Introduction to special issue on single cell analysis (Part II)

We welcome the readers to the special issue on single cell analysis (Part II), which highlights recent progress in the development of single-cell optical analysis techniques and their applications in biological discovery, disease diagnosis, and treatment. The first part of this special issue was published in March 2023, which includes three review and five research articles.¹ It is exciting for us to receive some positive responses from our peers who have continued to contribute five additional articles to form the single cell analysis (Part II). We believe that these papers of this special issue will provide a better understanding of single cell analysis.

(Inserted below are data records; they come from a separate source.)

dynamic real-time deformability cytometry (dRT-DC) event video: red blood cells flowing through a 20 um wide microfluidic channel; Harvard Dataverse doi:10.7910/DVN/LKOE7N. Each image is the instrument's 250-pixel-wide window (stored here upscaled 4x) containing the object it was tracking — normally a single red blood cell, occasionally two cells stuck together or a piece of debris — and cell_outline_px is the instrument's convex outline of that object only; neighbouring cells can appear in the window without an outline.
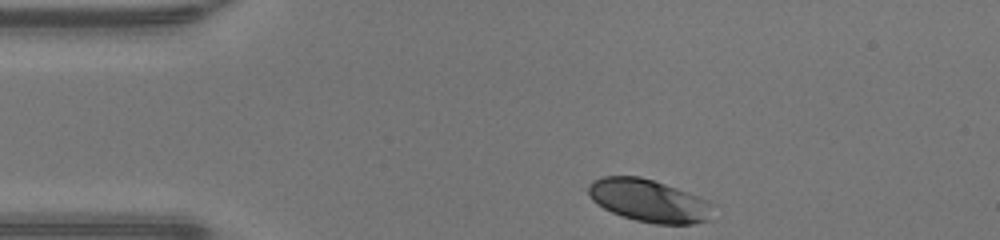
{"species": "human", "species_latin": "Homo sapiens", "temperature_condition": "warm", "stored_images_in_passage": 31, "camera_frame_rate_fps": 3000, "um_per_image_px": 0.085, "donor": {"sex": "male"}, "frame": {"image": 1, "passage_image": 1, "time_ms": 0.0, "image_size_px": [1000, 240], "cell_outline_px": [[708, 220], [692, 224], [656, 224], [636, 220], [612, 212], [596, 204], [592, 200], [588, 192], [588, 184], [592, 180], [604, 176], [640, 176], [688, 192], [708, 200]], "centroid_in_image_um": [55.07, 17.04], "position_along_channel_um": 29.9, "area_um2": 30.4}}
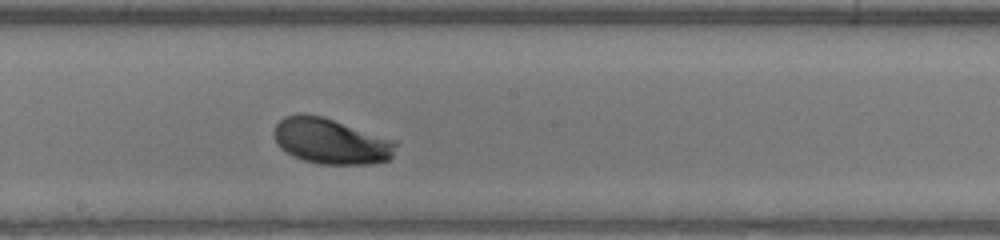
{"frame": {"image": 2, "passage_image": 18, "time_ms": 5.667, "image_size_px": [1000, 240], "cell_outline_px": [[400, 140], [392, 156], [388, 160], [372, 164], [320, 164], [304, 160], [280, 148], [276, 140], [276, 124], [284, 116], [320, 116]], "centroid_in_image_um": [28.25, 12.03], "position_along_channel_um": 219.9, "area_um2": 31.96}}
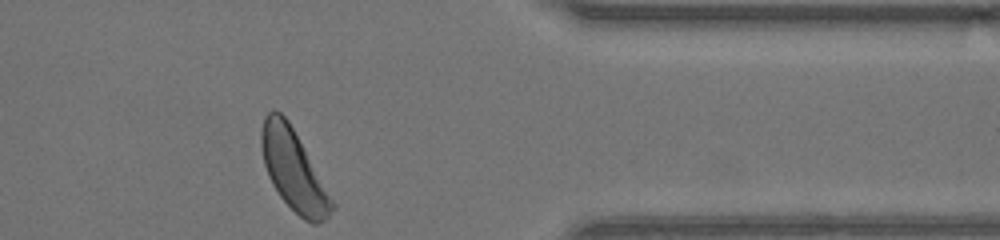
{"frame": {"image": 3, "passage_image": 31, "time_ms": 10.0, "image_size_px": [1000, 240], "cell_outline_px": [[336, 208], [320, 224], [312, 224], [304, 220], [280, 196], [272, 184], [268, 176], [264, 164], [260, 148], [260, 128], [264, 116], [272, 108], [280, 112], [288, 120], [336, 204]], "centroid_in_image_um": [24.94, 14.45], "position_along_channel_um": 386.5, "area_um2": 33.18}, "authors_computed_cell_mechanics": {"area_um2": 30.9808, "velocity_mm_per_s": 4.3014, "shape_relaxation_time_tau1_ms": 1.7359, "shape_relaxation_time_tau2_ms": null, "deformation_change_tau1": 0.1191, "deformation_change_tau2": null}}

The skin is the largest organ in humans and skin diseases are common. Therefore, it is crucial to develop an objective, reliable, accurate, non-invasive, and easy-to-use diagnostic method for skin diseases. Raman spectroscopy is a highly specific imaging technique, which is sensitive, even to the single-cell level in skin diagnosis. Min Wu, Beibei Gao, and Xunbin Wei contributed a review on recent advances in Raman spectroscopy for skin diagnosis.² Cancer cells dysregulate lipid metabolism to accelerate energy production and biomolecule synthesis for rapid growth. Coherent Raman scattering (CRS) microscopy is capable of chemically selective, highly sensitive, submicron resolution, and high-speed imaging of lipid molecules in single live cells without any labeling. Shuo Zhang, Yexuan He, and Shuhua Yue reviewed the latest applications of CRS microscopy in the study of lipid metabolism in cancer.³In vivo flow cytometry (IVFC) is a new tool to monitor and count cells in real time for long durations in their native biological environment. A review from Mingyi Wang’s group describes two main categories of IVFC, i.e., labeled and label-free IVFC. It focuses on label-free IVFC and introduces its technological development and related biological applications. Since cell recognition is the basis of flow cytometry counting, this review also describes various methods for the classification of unlabeled cells, including the latest machine learning-based technologies.⁴

Microfluidic systems have been widely utilized in high-throughput biology analysis, but the difficulties in liquid manipulation and cell cultivation limit its application. The work from Jiong Ma’s group developed a new digital microfluidic (DMF) system for on-demand droplet control, and their results showed that the combined system can be applied for rapid single-cell sorting, cultivation, and analysis.⁵ Fourier light-field microscopy (FLFM) uses a microlens array (MLA) to segment the Fourier plane of the microscopic objective lens to generate multiple two-dimensional perspective views, thereby reconstructing the three-dimensional (3D) structure of the sample using 3D deconvolution calculation without scanning. However, the resolution of FLFM is still limited by diffraction, and furthermore, it is dependent on the aperture division. In order to improve its resolution, a super-resolution optical fluctuation Fourier light-field microscopy (SOFFLFM) was proposed by Danni Chen’s group.⁶

As the guest editors of the special issues on single cell analysis, we really appreciate the unique opportunity JIOHS has provided to highlight this important topic. Most importantly, we show our gratitude to all authors for their valuable knowledge and experience.